In spite of a rough winter and some unexpected expenditures — like the spot purchase of a new 16-space parking lot last fall for $25,000 — the village of Forest Park’s final expenditures came in under budget, said Administrator Tim Gillian. The village finished the year with about $100,000 to spare, he said.
The village council and department heads from the fire, police, community center and public works departments met, May 15, for the first budget discussion of fiscal year 2015.
The village can look forward to a couple of areas where more money is expected to come in this year, Gillian said. First, the half-cent increase in sales tax, which passed in a March referendum, kicks in July 1. That’s expected to bring in around $900,000, earmarked for infrastructure upgrades.
Another source of revenue this year is the massive vehicle ticket-collection program for unpaid tickets via Illinois tax refunds. Mayor Anthony Calderone told the village council the program has received $362,000 in outstanding parking violations through the Local Debt Recovery Program. That money is shared with collection agencies. The mayor warned that the first year of the program cleaned out a backlog of violation fines and was unlikely to bring in anywhere near as much in the future.

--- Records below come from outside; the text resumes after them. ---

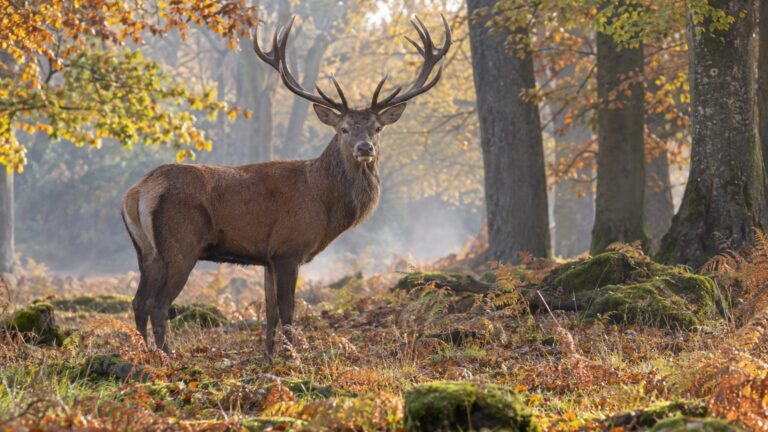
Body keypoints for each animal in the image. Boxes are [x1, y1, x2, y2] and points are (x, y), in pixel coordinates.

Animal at [121, 15, 451, 358]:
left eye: (377, 128)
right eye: (344, 128)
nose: (365, 148)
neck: (324, 202)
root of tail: (139, 191)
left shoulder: (267, 256)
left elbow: (270, 312)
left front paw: (268, 356)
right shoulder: (289, 248)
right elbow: (289, 310)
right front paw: (294, 356)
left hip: (146, 251)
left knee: (138, 302)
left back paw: (143, 353)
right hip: (180, 245)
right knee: (158, 305)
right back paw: (167, 356)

A third hopeful sign for more cash coming into village coffers are building permit and property inspection fees.
“Things are picking up. People are transferring houses,” Gillian said. “The real estate market is moving again and people are starting to spend money on homes again. And that means they’re buying things and our sales tax goes up.”
Another place the village has been saving is through the recently converted LED streetlights, said Gillian, noting that energy costs on the lights had fallen about 15 percent and maintenance costs dropped practically to zero after the village installed the new lights.
Gillian said he was slowly building a capital fund by taking 2 percent increments of revenue as they came in. The fund has $35,000 right now, he said.
Commissioner Rory Hoskins asked if traffic-calming streetscapes could be budgeted near the schools in the 1000 and 900 blocks of Beloit Avenue and the 500 block of Hannah Avenue.
Calderone said the village engineers had projected costs of roundabouts to be around $15,000, which he called “very reasonable.”
Gillian said Christopher Burke Engineering was working on some traffic proposals which will be presented to the village council soon.
The mayor requested $50,000 for his new economic development project. He met with business owners in April to try to work on a plan to market the community and “not let opportunities pass us by.”
Infrastructure, sewer overhaul
Gillian said Burke Engineering was working with staff to create a plan for a sewer and infrastructure overhaul. Last April the mayor told the village council that village engineers were working on a plan to disconnect the village’s combined sewer system from the network of regional sewers in the area.
“I’d like to consider a tiered approach, or a phased-in approach, do one section of town now and systematically move to another section,” Mayor Calderone said last April.
This article has been updated to clarify that the village collects property inspection fees from property transfers.